In due course Bella arrived with my precious parts. They turned out to be the right ones and within a few days I had the engine fixed, or at least returned to its former state with two alternators presumably over-stressing the engine casing. I’d also worked out by then what was wrong with my towed generator and that I could not fix it. But ashore I found a mechanic of quite stunning resourcefulness who, with the limited facilities at his disposal, was able to get it apart and replace the seized bearings. When the time came to pay we engaged in a bizarre sort of negotiation in which I tried to persuade him to accept more than the very modest fee, even by local standards, that he insisted upon despite the considerable time and effort he’d invested.
I didn’t leave as soon as the engine was fixed but spent some more time on Providencia with Matthias and Ulrike. The island is either brilliant or boring, depending upon your taste. I really liked it. But after two months there, and with the hurricane season approaching, I sailed south again, bound once more for Panama. And wouldn’t you know it? The wind swung round to the south leaving me beating into head-seas again.

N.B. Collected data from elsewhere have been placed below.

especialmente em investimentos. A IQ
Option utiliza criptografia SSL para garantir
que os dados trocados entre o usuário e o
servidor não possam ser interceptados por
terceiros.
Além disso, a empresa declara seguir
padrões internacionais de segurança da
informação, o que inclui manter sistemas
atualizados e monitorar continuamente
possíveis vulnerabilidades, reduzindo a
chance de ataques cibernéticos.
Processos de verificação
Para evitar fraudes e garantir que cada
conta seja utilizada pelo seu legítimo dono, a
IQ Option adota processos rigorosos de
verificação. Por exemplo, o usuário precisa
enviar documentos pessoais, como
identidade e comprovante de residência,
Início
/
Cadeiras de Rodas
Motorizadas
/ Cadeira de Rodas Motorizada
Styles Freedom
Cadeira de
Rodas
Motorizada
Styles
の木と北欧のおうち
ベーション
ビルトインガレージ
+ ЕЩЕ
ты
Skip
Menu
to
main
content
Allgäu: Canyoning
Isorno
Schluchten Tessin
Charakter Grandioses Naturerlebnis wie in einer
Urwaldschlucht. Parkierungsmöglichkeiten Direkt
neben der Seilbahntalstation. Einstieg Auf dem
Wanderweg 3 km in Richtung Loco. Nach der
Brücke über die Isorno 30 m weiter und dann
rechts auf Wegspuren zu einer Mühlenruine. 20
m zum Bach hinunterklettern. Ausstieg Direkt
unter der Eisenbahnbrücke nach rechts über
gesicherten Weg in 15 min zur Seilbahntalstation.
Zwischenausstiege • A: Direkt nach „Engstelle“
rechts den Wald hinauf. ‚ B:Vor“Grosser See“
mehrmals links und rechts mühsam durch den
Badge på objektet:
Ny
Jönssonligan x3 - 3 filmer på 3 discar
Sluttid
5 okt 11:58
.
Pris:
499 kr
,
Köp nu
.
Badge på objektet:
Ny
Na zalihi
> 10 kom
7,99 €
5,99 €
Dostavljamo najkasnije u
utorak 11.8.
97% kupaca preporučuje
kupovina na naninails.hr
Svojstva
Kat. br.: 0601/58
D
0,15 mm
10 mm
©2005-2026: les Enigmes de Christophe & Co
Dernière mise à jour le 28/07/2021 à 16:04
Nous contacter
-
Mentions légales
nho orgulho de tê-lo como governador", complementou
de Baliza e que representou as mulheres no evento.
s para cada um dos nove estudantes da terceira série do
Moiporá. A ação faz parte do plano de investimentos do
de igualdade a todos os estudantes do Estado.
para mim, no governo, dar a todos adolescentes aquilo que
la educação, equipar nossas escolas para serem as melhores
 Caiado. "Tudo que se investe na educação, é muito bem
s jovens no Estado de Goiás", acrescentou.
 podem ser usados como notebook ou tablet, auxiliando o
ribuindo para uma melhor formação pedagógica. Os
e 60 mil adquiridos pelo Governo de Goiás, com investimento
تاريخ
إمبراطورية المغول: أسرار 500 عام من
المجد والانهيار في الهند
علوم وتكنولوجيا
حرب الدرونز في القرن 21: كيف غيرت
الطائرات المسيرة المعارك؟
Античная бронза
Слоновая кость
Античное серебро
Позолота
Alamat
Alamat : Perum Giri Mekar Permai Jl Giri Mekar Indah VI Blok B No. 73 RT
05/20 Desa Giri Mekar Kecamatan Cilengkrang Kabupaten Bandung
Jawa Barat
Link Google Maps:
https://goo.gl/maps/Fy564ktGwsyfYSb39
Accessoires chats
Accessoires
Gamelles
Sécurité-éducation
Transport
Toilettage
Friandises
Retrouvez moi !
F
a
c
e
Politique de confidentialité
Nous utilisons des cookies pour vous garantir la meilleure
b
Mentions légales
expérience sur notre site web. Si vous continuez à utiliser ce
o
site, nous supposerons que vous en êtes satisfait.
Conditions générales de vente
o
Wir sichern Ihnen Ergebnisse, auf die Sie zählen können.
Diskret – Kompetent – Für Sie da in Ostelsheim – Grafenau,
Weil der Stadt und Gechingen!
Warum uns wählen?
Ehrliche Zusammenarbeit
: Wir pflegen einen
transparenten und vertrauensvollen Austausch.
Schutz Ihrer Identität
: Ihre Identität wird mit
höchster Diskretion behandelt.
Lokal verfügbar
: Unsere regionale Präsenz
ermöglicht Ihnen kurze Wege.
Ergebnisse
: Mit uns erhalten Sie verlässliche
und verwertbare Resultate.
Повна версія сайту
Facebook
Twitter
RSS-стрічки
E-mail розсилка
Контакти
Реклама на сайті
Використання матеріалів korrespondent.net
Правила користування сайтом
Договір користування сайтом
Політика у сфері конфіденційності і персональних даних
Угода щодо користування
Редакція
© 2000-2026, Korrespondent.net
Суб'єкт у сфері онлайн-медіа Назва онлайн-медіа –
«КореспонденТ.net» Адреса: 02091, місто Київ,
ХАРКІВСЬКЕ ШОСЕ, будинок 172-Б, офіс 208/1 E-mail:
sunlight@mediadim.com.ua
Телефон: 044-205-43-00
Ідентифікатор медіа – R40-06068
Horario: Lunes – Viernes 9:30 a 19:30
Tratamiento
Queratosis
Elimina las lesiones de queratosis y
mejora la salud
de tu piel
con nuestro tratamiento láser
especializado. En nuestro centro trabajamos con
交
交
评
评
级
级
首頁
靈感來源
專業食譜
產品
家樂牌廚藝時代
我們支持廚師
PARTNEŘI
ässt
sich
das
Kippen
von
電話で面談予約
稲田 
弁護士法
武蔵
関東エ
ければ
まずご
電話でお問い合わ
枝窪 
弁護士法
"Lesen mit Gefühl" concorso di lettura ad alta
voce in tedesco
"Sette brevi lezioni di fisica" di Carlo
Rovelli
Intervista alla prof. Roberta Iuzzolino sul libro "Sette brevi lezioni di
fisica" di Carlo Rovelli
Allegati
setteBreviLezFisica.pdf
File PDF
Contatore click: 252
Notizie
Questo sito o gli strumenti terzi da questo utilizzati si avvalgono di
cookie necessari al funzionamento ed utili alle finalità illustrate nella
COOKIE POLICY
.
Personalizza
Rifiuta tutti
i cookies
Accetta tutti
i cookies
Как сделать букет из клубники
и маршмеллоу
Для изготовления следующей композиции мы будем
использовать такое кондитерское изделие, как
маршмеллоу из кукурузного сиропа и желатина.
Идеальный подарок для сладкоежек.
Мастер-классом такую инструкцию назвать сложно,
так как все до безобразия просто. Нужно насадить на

The boat’s motion was strange for some reason and I was seasick to the extent that my navigation log is blank for long periods as spending more than a few seconds anywhere between lying in my bunk or sitting in the cockpit made me feel nauseous. Eventually I was sick, felt better, and resumed my normal sea-gong routine, though I didn’t eat at all for the first two days. In early June I arrived back at the familiar anchorage at Portobelo, Panama, that I’d left ten weeks before.